To estimate the treatment effect, we can use the `DoubleMLQTE` object and specify `CVaR` as the score. 

As for quantile treatment effects, different quantiles can be estimated in parallel with `n_jobs_models`.

In [None]:
n_cores = multiprocessing.cpu_count()
cores_used = np.min([5, n_cores - 1])
print(f"Number of Cores used: {cores_used}")

dml_CVAR = dml.DoubleMLQTE(obj_dml_data,
                           ml_g,
                           ml_m,
                           score='CVaR',
                           quantiles=tau_vec,
                           n_folds=5)
dml_CVAR.fit(n_jobs_models=cores_used)
print(dml_CVAR)

As for standard `DoubleMLCVAR` objects, we can construct valid confidencebands with the `confint()` method.

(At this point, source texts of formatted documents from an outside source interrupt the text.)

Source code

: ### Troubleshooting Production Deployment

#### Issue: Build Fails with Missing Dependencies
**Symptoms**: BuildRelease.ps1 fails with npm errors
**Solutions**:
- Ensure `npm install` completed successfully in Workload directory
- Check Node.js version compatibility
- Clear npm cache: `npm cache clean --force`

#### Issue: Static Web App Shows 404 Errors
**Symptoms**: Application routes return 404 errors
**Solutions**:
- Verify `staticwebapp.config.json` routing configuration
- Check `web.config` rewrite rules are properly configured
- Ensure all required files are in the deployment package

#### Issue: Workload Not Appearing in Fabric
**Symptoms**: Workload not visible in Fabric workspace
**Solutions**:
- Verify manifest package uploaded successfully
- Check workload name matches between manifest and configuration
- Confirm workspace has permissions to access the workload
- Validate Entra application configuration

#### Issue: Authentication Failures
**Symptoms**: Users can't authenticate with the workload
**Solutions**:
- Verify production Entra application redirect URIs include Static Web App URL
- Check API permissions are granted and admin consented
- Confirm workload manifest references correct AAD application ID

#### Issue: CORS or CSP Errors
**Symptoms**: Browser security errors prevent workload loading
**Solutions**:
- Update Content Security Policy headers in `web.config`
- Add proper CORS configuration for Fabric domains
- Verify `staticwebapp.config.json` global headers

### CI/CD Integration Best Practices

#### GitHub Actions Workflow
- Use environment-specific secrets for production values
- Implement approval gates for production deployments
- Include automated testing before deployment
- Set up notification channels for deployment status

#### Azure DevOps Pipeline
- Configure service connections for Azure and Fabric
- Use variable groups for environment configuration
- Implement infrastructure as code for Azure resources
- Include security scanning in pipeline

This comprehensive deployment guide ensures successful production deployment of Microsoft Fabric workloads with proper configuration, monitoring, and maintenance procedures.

Additionally, it might be helpful to construct uniformly valid confidence regions via boostrap.

In [None]:
ci_CVAR = dml_CVAR.confint(level=0.95, joint=False)

dml_CVAR.bootstrap(n_rep_boot=2000)
ci_joint_CVAR = dml_CVAR.confint(level=0.95, joint=True)
ci_joint_CVAR

Finally, we can compare the predicted treatment effect with the true treatment effect on the CVaR.

In [None]:
CVAR = np.array(Y1_cvar) - np.array(Y0_cvar)
data = {"Quantile": tau_vec, "CVaR": CVAR, "DML CVaR": dml_CVAR.coef,
        "DML CVaR pointwise lower": ci_CVAR['2.5 %'], "DML CVaR pointwise upper": ci_CVAR['97.5 %'],
        "DML CVaR joint lower": ci_joint_CVAR['2.5 %'], "DML CVaR joint upper": ci_joint_CVAR['97.5 %']}
df = pd.DataFrame(data)
print(df)

In [None]:
plt.rcParams['figure.figsize'] = 10., 7.5
fig, ax = plt.subplots()
ax.grid()

ax.plot(df['Quantile'],df['DML CVaR'], color='violet', label='Estimated CVaR')
ax.plot(df['Quantile'],df['CVaR'], color='green', label='True CVaR')
ax.fill_between(df['Quantile'], df['DML CVaR pointwise lower'], df['DML CVaR pointwise upper'], color='violet', alpha=.3, label='Pointwise Confidence Interval')
ax.fill_between(df['Quantile'], df['DML CVaR joint lower'], df['DML CVaR joint upper'], color='violet', alpha=.2, label='Joint Confidence Interval')

plt.legend()
plt.title('Conditional Value at Risk', fontsize=16)
plt.xlabel('Quantile')
_ = plt.ylabel('QTE and 95%-CI')